= Pronouns in Cantonese =

Words in Cantonese that substitute for a noun or noun phrase

Pronouns in Cantonese are less numerous than their Indo-European languages counterparts. Cantonese uses pronouns that apply the same meaning to function as both subjective (English: I, he, we) and objective (me, him, us) just like many other Sinitic languages.

== Personal pronouns ==

Cantonese personal pronouns
| Person | Singular |  | Plural* |  |
|---|---|---|---|---|
| First person | 我 - ngo5 | 'I/me' | 我哋 - ngo5 dei6 | 'we/us' |
| Second person | 你 - nei5 | 'you' | 你哋 - nei5 dei6 | 'you (all)' |
| Third person | 佢 - keoi5 | 'he/she/it' | 佢哋 - keoi5 dei6 | 'they/them' |

- Personal pronouns are the only items in Cantonese with distinct plural forms. The character to indicate plurality is formed by adding the suffix 哋 (dei6).

There exist many more pronouns in Classical Chinese and in literary works, including 汝 (jyu5) or 爾 (ji5) for "you", and 吾 (ng4) for "I" (see Chinese honorifics). However, they are not used in colloquial speech.

Third person singular (keoi5)

◆ **SUPPLIED INFORMATION**
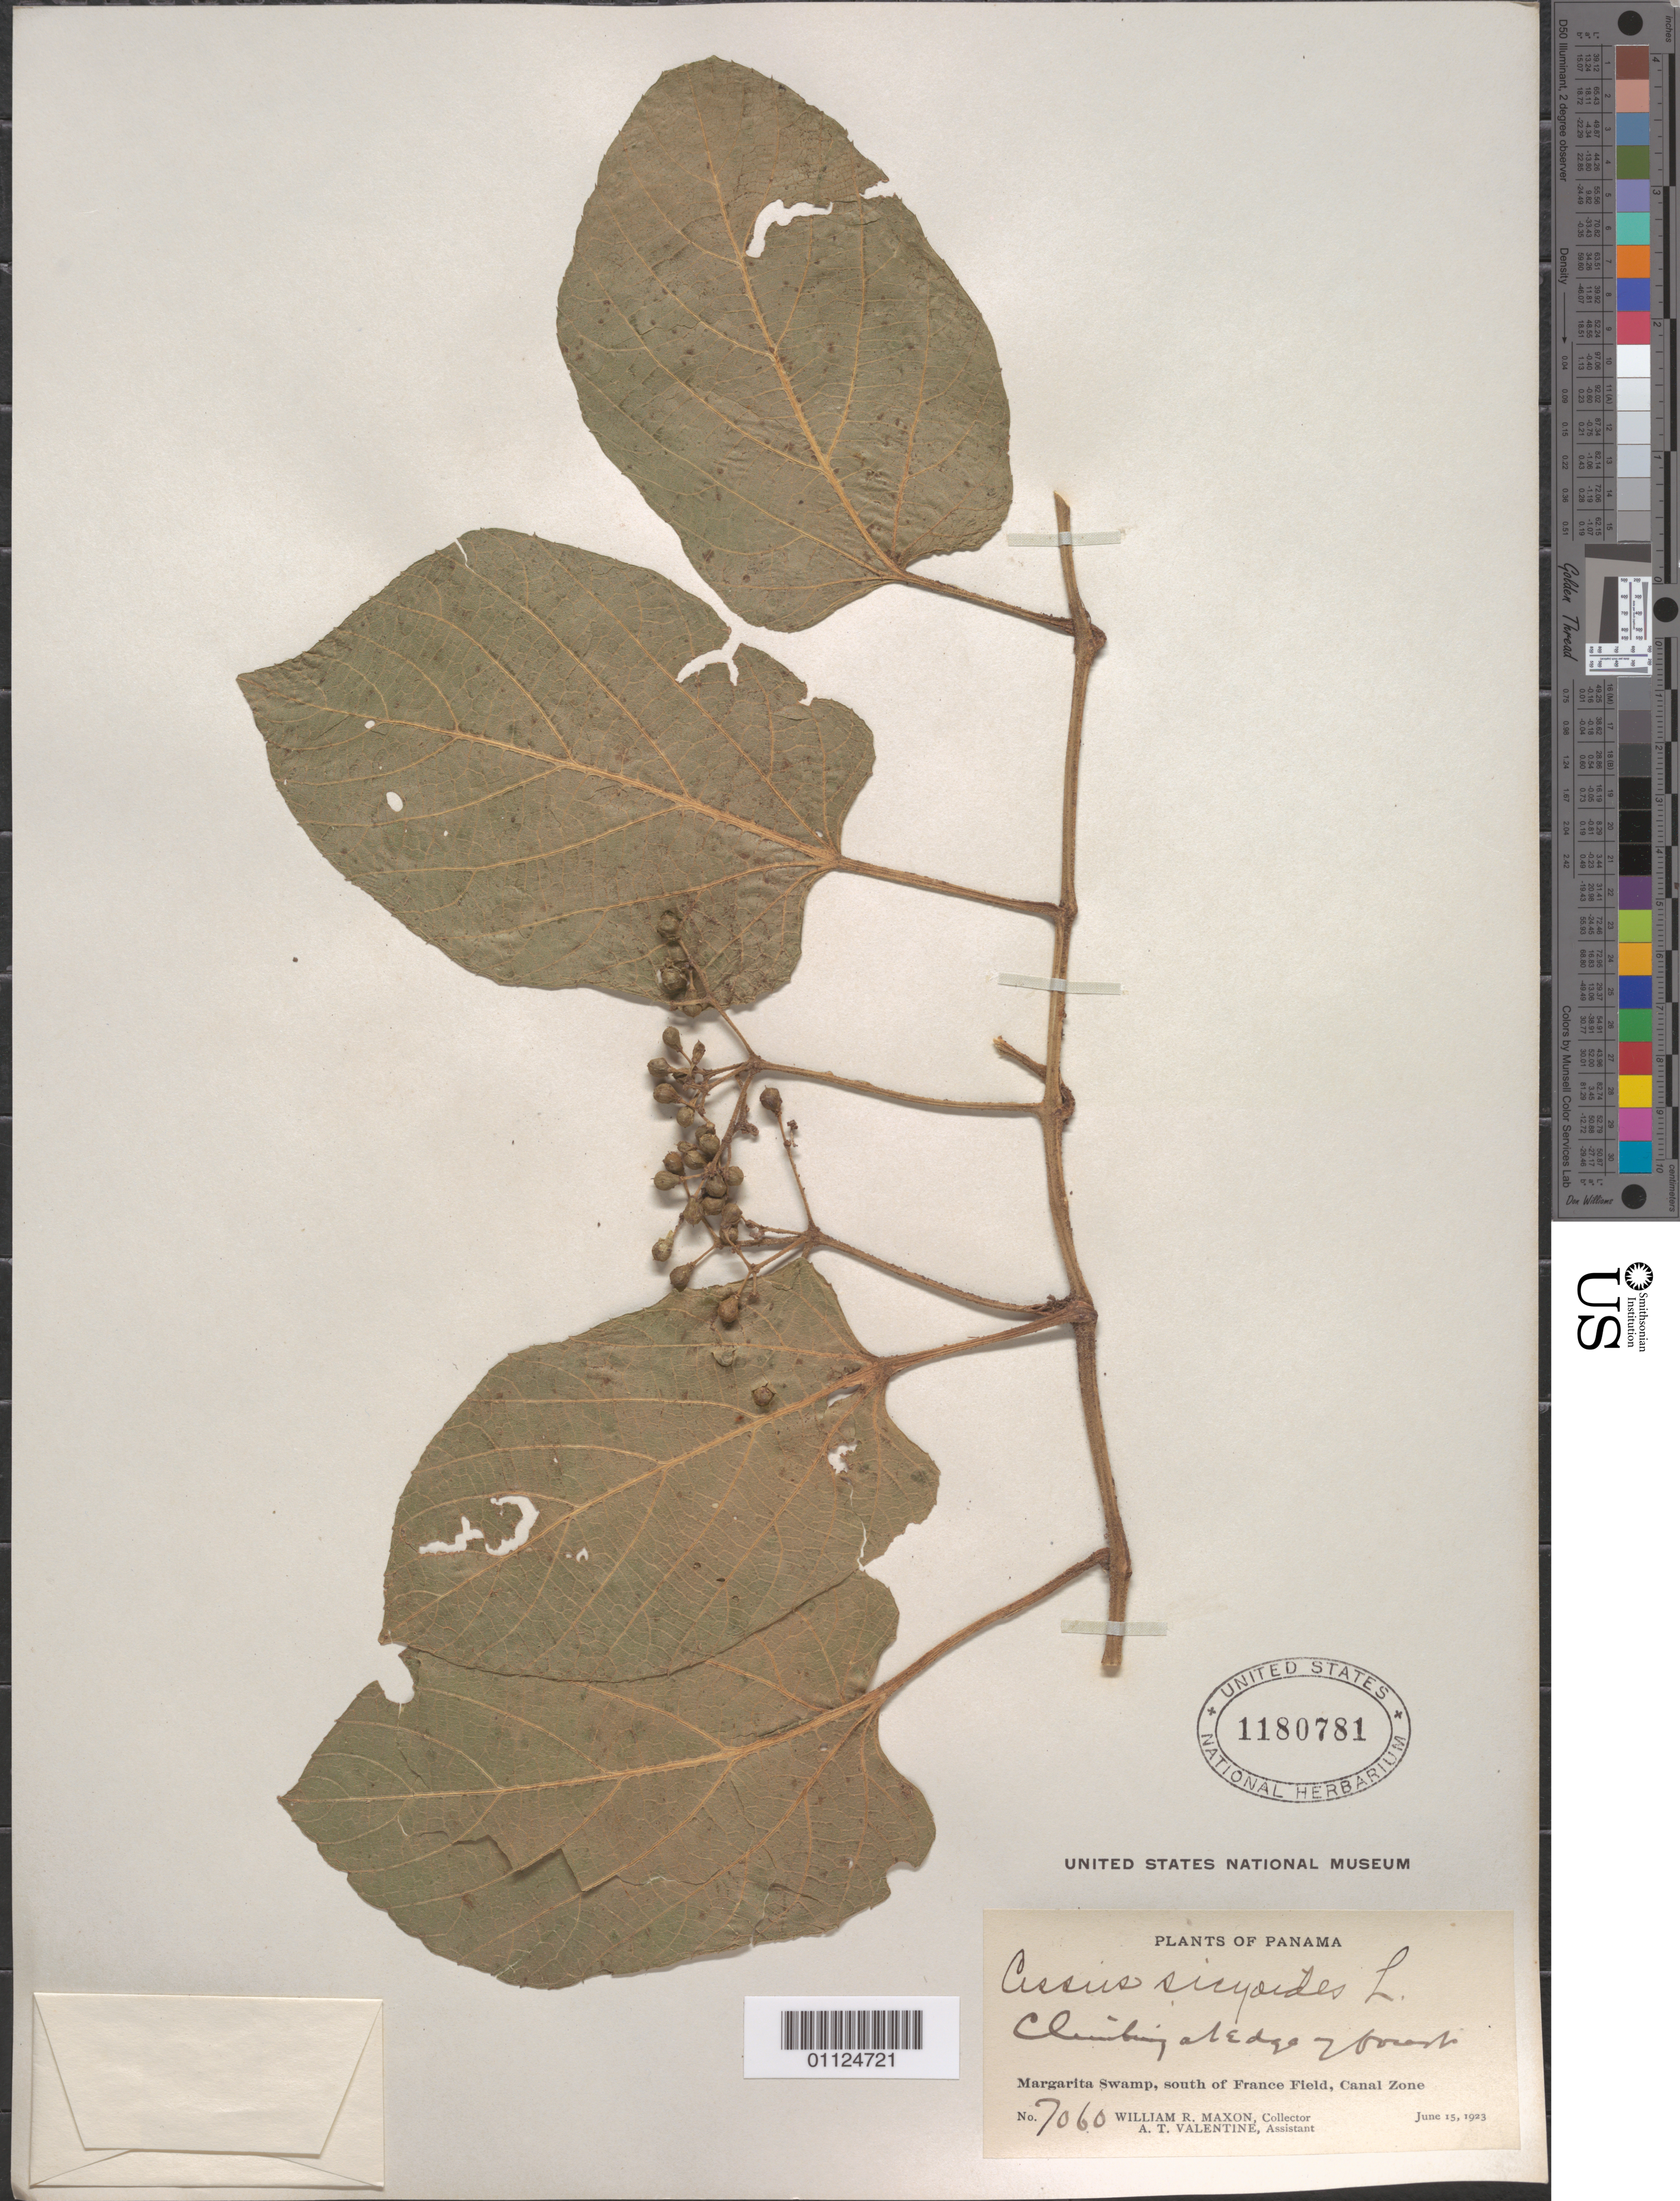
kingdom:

◆ **SHORT EXERCISE**
Please say whether each statement agrees with the text on Cantonese pronouns, answering yes or no and quoting the words of the text that decide it. (a) Plural personal pronouns in Cantonese are made by adding the suffix 哋 (dei6). (b) Cantonese uses different pronouns for the subject and the object. (c) 吾 (ng4) for "I" is used in colloquial speech. Rely only on the text, not on the data.

◆ **WRITTEN ANSWER**
(a) Yes: "The character to indicate plurality is formed by adding the suffix 哋 (dei6)."
(b) No: "Cantonese uses pronouns that apply the same meaning to function as both subjective (English: I, he, we) and objective (me, him, us)"
(c) No: "However, they are not used in colloquial speech."